■ YOUR GOAL: In the book description below, turn the paragraph that begins "For the past decade, ex-gunslinger" into a short bulleted list of its main facts.

■ TEXT FOR ANALYSIS:
For the past decade, ex-gunslinger Clay Halloway has survived as a soldier-for-hire in StoneDragon, a time-shifting city where warlords from the past and future battle for power. Where monsters exist and technology doesn’t. Clay wants to leave his life of violence and obsession behind and open StoneDragon’s first detective agency. Unfortunately, his very first client will neglect to mention a couple of important details–like that powerful and angry Earth gods are hunting her and are willing to tear StoneDragon apart stone by stone to get her back. The only thing in their way is one unsuspecting cowboy…

(PS, I’ve set up a free give-away for the next few days, as a thank you to my early blog readers. So please sample and PLEASE leave a review. A new book is like a new plant. It needs some watering…)

■ DATA SHOWN:
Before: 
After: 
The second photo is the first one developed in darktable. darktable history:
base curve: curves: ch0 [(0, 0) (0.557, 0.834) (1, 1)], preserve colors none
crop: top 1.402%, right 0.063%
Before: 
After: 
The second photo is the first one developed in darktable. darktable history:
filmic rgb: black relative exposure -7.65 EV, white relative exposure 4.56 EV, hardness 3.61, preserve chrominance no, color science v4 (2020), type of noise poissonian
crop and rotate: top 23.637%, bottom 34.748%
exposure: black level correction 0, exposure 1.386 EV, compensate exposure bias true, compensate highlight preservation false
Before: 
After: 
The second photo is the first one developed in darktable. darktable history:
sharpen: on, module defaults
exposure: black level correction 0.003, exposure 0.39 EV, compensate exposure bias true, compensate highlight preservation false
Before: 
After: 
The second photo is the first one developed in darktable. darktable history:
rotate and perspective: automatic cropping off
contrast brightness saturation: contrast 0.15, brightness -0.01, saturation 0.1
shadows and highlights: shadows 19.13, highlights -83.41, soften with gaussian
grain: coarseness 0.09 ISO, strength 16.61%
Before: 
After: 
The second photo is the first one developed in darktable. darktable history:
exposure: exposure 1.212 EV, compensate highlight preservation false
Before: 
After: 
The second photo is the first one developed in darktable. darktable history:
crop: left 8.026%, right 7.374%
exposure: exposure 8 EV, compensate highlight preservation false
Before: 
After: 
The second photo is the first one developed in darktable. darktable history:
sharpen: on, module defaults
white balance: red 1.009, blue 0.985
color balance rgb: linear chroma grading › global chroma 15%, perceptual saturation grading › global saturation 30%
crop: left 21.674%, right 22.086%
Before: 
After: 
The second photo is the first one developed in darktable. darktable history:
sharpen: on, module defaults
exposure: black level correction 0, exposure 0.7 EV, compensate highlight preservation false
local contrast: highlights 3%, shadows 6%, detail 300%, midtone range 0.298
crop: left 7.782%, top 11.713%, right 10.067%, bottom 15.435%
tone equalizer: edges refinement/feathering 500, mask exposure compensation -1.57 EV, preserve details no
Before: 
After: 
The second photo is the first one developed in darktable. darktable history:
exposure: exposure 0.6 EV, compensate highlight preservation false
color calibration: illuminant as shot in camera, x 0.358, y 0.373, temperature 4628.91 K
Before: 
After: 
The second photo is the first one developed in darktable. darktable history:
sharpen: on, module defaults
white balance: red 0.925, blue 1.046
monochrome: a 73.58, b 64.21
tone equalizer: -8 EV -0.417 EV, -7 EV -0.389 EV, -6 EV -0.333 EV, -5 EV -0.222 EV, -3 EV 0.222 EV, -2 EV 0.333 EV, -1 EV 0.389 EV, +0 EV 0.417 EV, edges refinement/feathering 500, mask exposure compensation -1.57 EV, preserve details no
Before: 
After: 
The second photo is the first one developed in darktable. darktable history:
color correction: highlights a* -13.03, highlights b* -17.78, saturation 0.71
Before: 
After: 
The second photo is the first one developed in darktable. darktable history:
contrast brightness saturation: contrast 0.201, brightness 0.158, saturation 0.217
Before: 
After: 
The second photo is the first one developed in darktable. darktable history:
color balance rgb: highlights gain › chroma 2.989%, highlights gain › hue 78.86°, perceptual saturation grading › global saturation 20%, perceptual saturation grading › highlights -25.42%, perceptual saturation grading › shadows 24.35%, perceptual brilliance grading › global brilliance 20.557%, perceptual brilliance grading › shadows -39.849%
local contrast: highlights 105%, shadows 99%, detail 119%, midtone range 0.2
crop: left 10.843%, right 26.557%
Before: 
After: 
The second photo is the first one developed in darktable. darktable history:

■ RESPONSE TO THE EXERCISE:
- Ex-gunslinger Clay Halloway has spent ten years as a soldier-for-hire in StoneDragon.
- StoneDragon is a time-shifting city where warlords from the past and future fight for power. Monsters exist there, but technology doesn't.
- Clay wants to leave violence and obsession behind and open the city's first detective agency.
- His first client doesn't tell him that powerful, angry Earth gods are hunting her and will tear StoneDragon apart to get her back.
- Only Clay, an unsuspecting cowboy, stands in their way.